PROBLEM: Print the line containing "(cid:0) 3 π (cid:1) (left) and 8" and each line after it through the end of the material below, exactly as it appears, but skip the pictures.

───── RECORDED DATA ─────

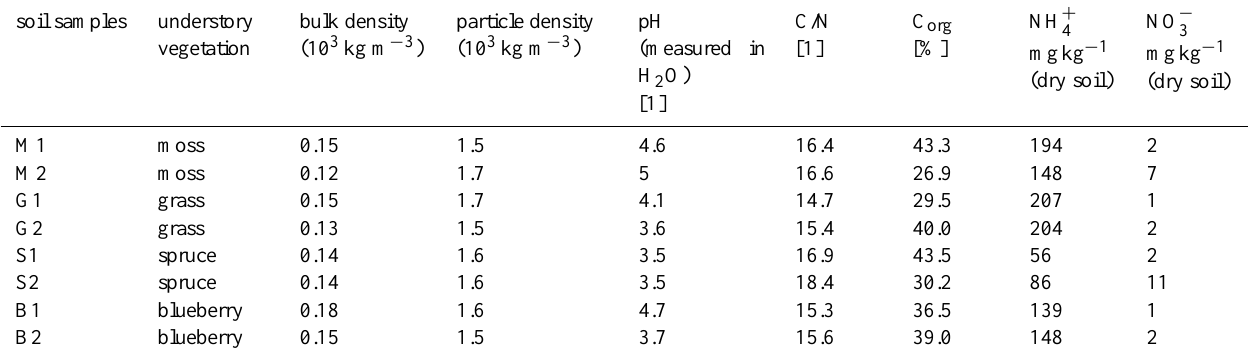
Table 3. Chemical and physical soil parameters from organic soil layers under different understories from Weidenbrunnen research site. NH + and NO − are expressed in terms of mass of N. 4 3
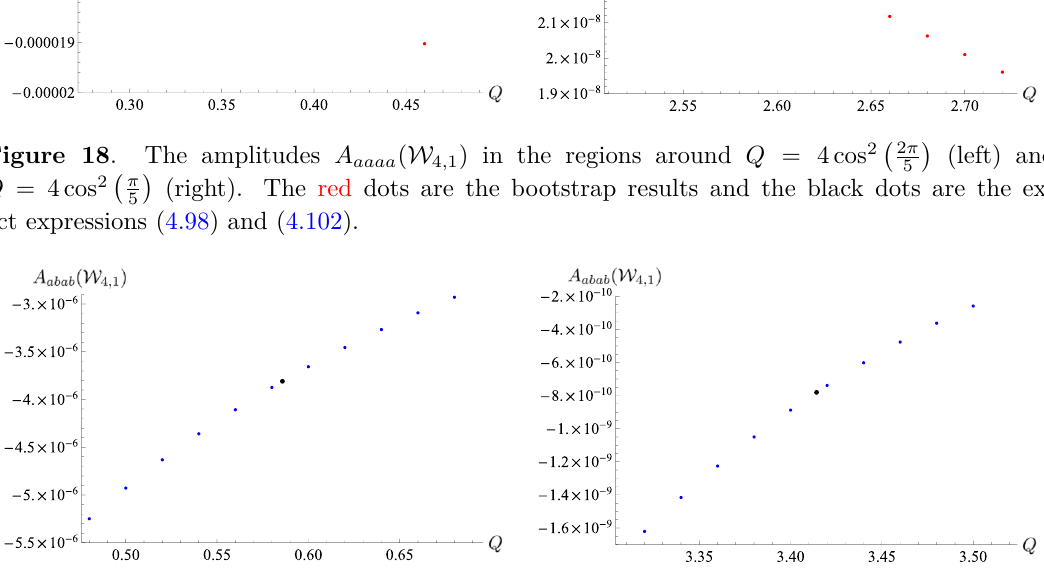
(cid:0) 3 π (cid:1) (left) and 8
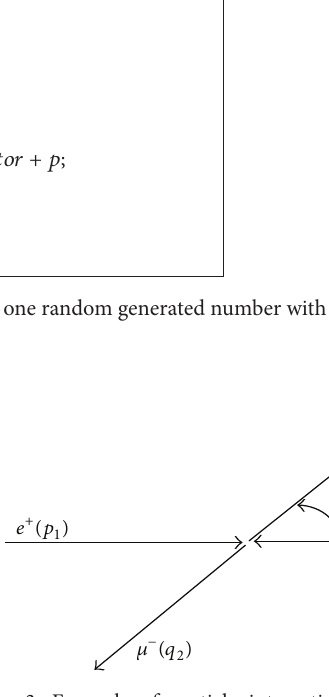
Figure 3: Example of particle interaction: 𝑒(𝑝 1 ) + 𝑒 − (𝑝 2 ) → )𝜇 − (𝑞 ) 𝜇 + (𝑞 1 2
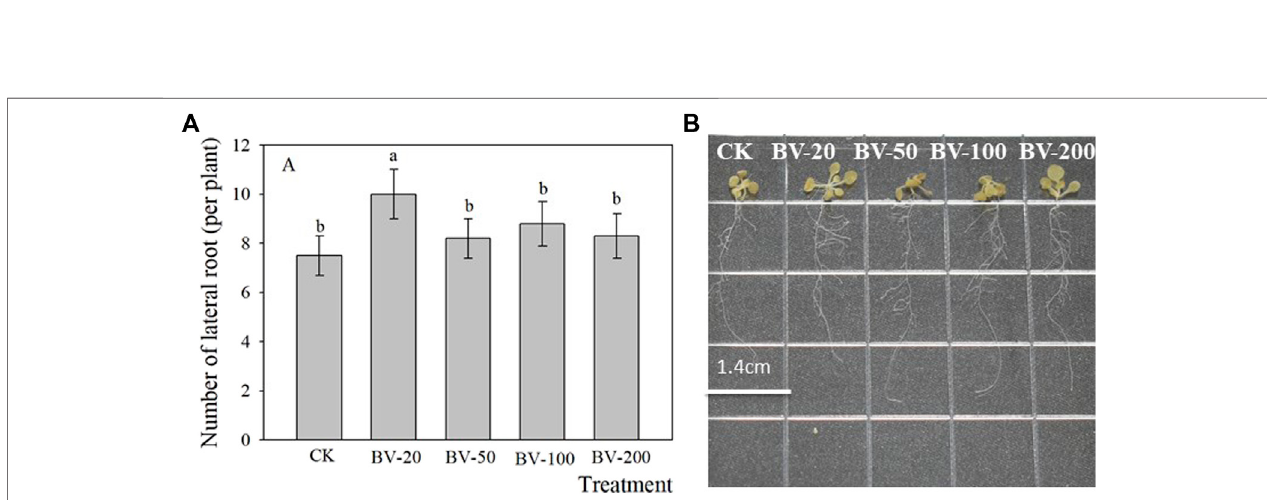
FIGURE3| Effects ofdifferentconcentrationsofBVnanomaterialsonthenumber oflateralrootsin Arabidopsis. Barof (A) wasstandarderror. CK, BV-20, BV-50, BV-100, andBV-200 of (Aand B) were addedtotheMSmedium with0, 20,50,100,and 200 μ g ml − 1 ofBV,respectively. N (cid:2) 15.Differentlowercaseletters above the bar of (A) indicate that there were signi fi cant differences among the treatments at p < 0.05.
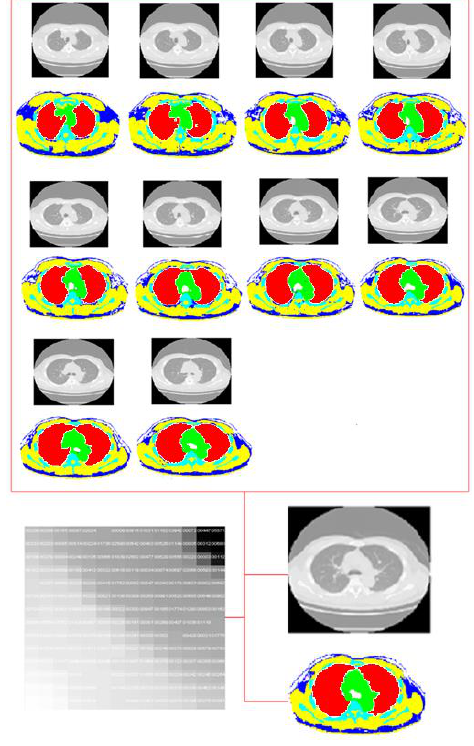
Figure 21. Chest and lung gray level slabs and their corresponding segmentations. A representative segmentation along with its 14 × 14 neural map.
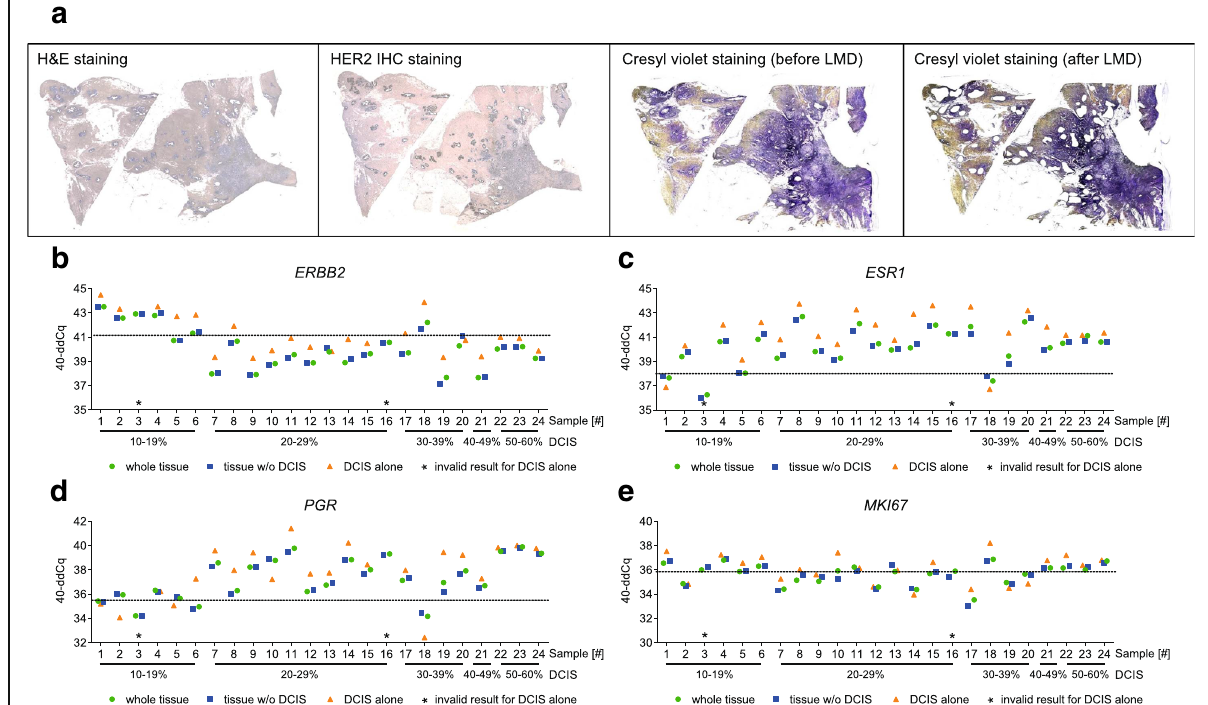
Fig. 4 Effect of DCIS on relative gene expression. a Representative images (sample 17) of H&E stained, HER2 immunostained and cresyl violet stained sections before and after microdissection of DCIS-only areas. b - e Shown in the graph are gene expression data for n = 24 breast cancer specimen for ERBB2 ( b ), ESR1 ( c ), PGR ( d ) and MKI67 ( e ) of paired whole tissue sections (green circles), whole tissue sections without DCIS (blue squares) and DCIS-enriched (orange triangles) microdissected tissue. Dotted lines represent the respective cut-off for the four marker genes. ( ERBB2 : 41.10; ESR1 : 38.00; PGR : 35.50; MKI67 :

─────

TASK SOLUTION:
(cid:0) 3 π (cid:1) (left) and 8
Figure 3: Example of particle interaction: 𝑒(𝑝 1 ) + 𝑒 − (𝑝 2 ) → )𝜇 − (𝑞 ) 𝜇 + (𝑞 1 2
FIGURE3| Effects ofdifferentconcentrationsofBVnanomaterialsonthenumber oflateralrootsin Arabidopsis. Barof (A) wasstandarderror. CK, BV-20, BV-50, BV-100, andBV-200 of (Aand B) were addedtotheMSmedium with0, 20,50,100,and 200 μ g ml − 1 ofBV,respectively. N (cid:2) 15.Differentlowercaseletters above the bar of (A) indicate that there were signi fi cant differences among the treatments at p < 0.05.
Figure 21. Chest and lung gray level slabs and their corresponding segmentations. A representative segmentation along with its 14 × 14 neural map.
Fig. 4 Effect of DCIS on relative gene expression. a Representative images (sample 17) of H&E stained, HER2 immunostained and cresyl violet stained sections before and after microdissection of DCIS-only areas. b - e Shown in the graph are gene expression data for n = 24 breast cancer specimen for ERBB2 ( b ), ESR1 ( c ), PGR ( d ) and MKI67 ( e ) of paired whole tissue sections (green circles), whole tissue sections without DCIS (blue squares) and DCIS-enriched (orange triangles) microdissected tissue. Dotted lines represent the respective cut-off for the four marker genes. ( ERBB2 : 41.10; ESR1 : 38.00; PGR : 35.50; MKI67 :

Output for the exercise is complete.